Mark was impressed but he wouldn’t let it alone.  He asked to see it over and over again until I realized he wasn’t going to stop asking.  So I told him I would bring the card over to his house and then biked over there.  When I arrived I pretended to check all of my pockets and said, “Oh no…it  must have fallen out of my pocket when I rode over here!”   Mark freaked out and insisted that we go look for it.  Now, if I really wanted to commit to this lie, I should have gone outside during the middle of a Michigan winter to scour the streets for a few hours.  I should have shed a few tears.  But that all seemed like too much work to me.  So I just said, “No, it’s okay.”  Yes, this is the best method I could conceive to resolve this situation.  Lesson learned: don’t lie; not because lying is bad, but because I suck at it.  (Once, I didn’t feel like doing my work at school so I just threw my worksheet away and then went to the corner to read Curious George.  My teacher came over to ask me where my worksheet was.  I went to the turn-in basket, did a poor job of pretending to look everywhere, and said “I don’t know.”  She then proceeded to pick my crumpled worksheet out of the wastebasket.  She asked me, “Is this yours?”  I said, “No.”  She then uncrumpled the paper to reveal a blank worksheet.  Blank except for my name fastidiously scrawled at the top of the paper.  Thus, this lesson was reinforced; I suck.)

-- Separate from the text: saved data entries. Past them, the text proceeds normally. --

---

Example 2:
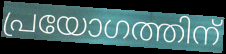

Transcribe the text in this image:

പ്രയോഗത്തിന്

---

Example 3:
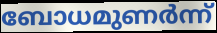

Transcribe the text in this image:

ബോധമുണർന്ന്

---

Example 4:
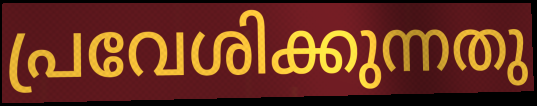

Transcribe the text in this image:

പ്രവേശിക്കുന്നതു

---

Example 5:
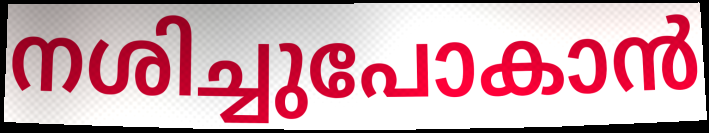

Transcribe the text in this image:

നശിച്ചുപോകാൻ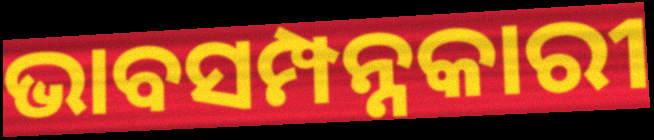
ଭାବସମ୍ପନ୍ନକାରୀ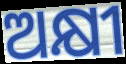
ଅକ୍ଷୀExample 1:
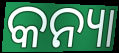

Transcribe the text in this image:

କନ୍ୟା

Fantasy Memories: Ryan Klesko

In late April 2001, I had just graduated from college and was planning to go backpacking through Europe for most of the month of May.  I knew I wouldn’t be able to check my fantasy baseball team very much while I was traveling (no smartphones in 2001), so the night before I left, I set my roster one last time.  I think my first baseman was hurt or something, so I just picked up the highest ranked first baseman available on the waiver wire, who happened to be Ryan Klesko.  Despite a solid 2000 season, Klesko had started 2001 slowly, hitting only .247 in April, so someone had dropped him.  I didn’t know much about the dude at all, so I was just hoping that he would stay relatively healthy and at least not hurt my team too much while I was gone.

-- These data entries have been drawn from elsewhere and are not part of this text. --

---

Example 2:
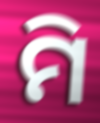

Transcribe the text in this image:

ମି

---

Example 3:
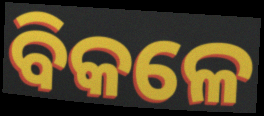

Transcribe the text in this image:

ବିକଳେ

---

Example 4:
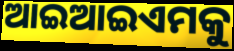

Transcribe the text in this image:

ଆଇଆଇଏମକୁ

When I returned to the U.S. at the end of May, I finally logged back on to a computer and took a look at the numbers next to Klesko’s name.  My jaw fell off my face.  Ryan Klesko had gone insane.  In May 2001, Klesko hit .354/.464/.788 with 11 homers, 40 RBI and 10 stolen bases.  That’s double digit steals and homers in a single month.  I have no idea whether anyone else has managed this feat, but it seems like it would be extremely rare.  I checked all of the 40/40 seasons in history (Canseco, Bonds, A-Rod, Soriano) and none of them did it.  And Klesko was primarily a first baseman!  While I was off traipsing across Europe, Klesko was doing work, carrying my fantasy team on his back for an entire month.

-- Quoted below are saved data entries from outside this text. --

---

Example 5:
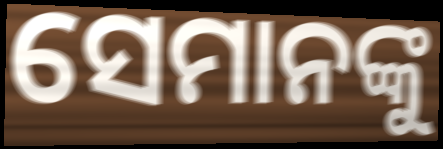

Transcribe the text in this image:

ସେମାନଙ୍କୁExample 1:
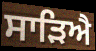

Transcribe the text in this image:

ਸਾੜਿਐ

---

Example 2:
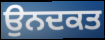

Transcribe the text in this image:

ਉਨਦਕਤ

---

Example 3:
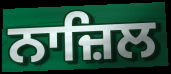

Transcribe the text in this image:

ਨਾਜ਼ਿਲ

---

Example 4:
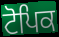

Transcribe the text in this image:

ਟੋਪਿਕ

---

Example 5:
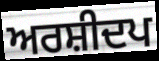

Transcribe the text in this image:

ਅਰਸ਼ੀਦਪ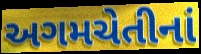
અગમચેતીનાં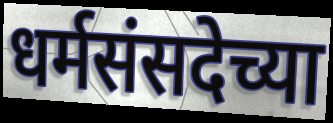
धर्मसंसदेच्या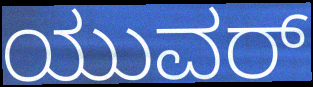
ಯುವರ್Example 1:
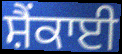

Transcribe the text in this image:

ਸ਼ੈਂਕਾਈ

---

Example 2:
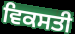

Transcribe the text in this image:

ਵਿਕਸਤੀ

Fantasy baseball managers tend to develop irrational attachments to certain players, or at least I do.  Very often, it’s a guy you feel like you “discovered”, someone you bought into and believed in before anyone else did.  In those cases, a large portion of that ongoing attachment comes from personal pride in your own fantasy baseball skills.  You identified a star before he became a star, therefore, you are also a star and every time you see his name in your lineup, you feel good about you.  I definitely feel that way about some of the guys I’ve had on my team over the years, like James Shields or R.A. Dickey. But this wasn’t the case with Klesko.  I was just plain lucky that I happened to have added him right before he exploded; I can take no credit in this.  But I continued to roster him on many of my teams up until he retired in 2007, and this was a different kind of attachment.  Call it eternal gratitude.

The 2001 MLB season was perhaps the most memorable of my lifetime.  Seattle won 116 games.  Barry Bonds hit a billion homers.  Ichiro won rookie of the year and MVP honors.  Albert Pujols’ ridiculous rookie year as the oldest-looking 20 year old in history.   9/11.  The Jeter Flip.  All of this culminated in the greatest World Series I have ever seen.  So it’s not surprising that Klesko’s amazing May has been virtually forgotten.  But not by me.  My gratitude continues until this day.  For that amazing month, thank you Ryan Klesko.  Thank you until the end of time.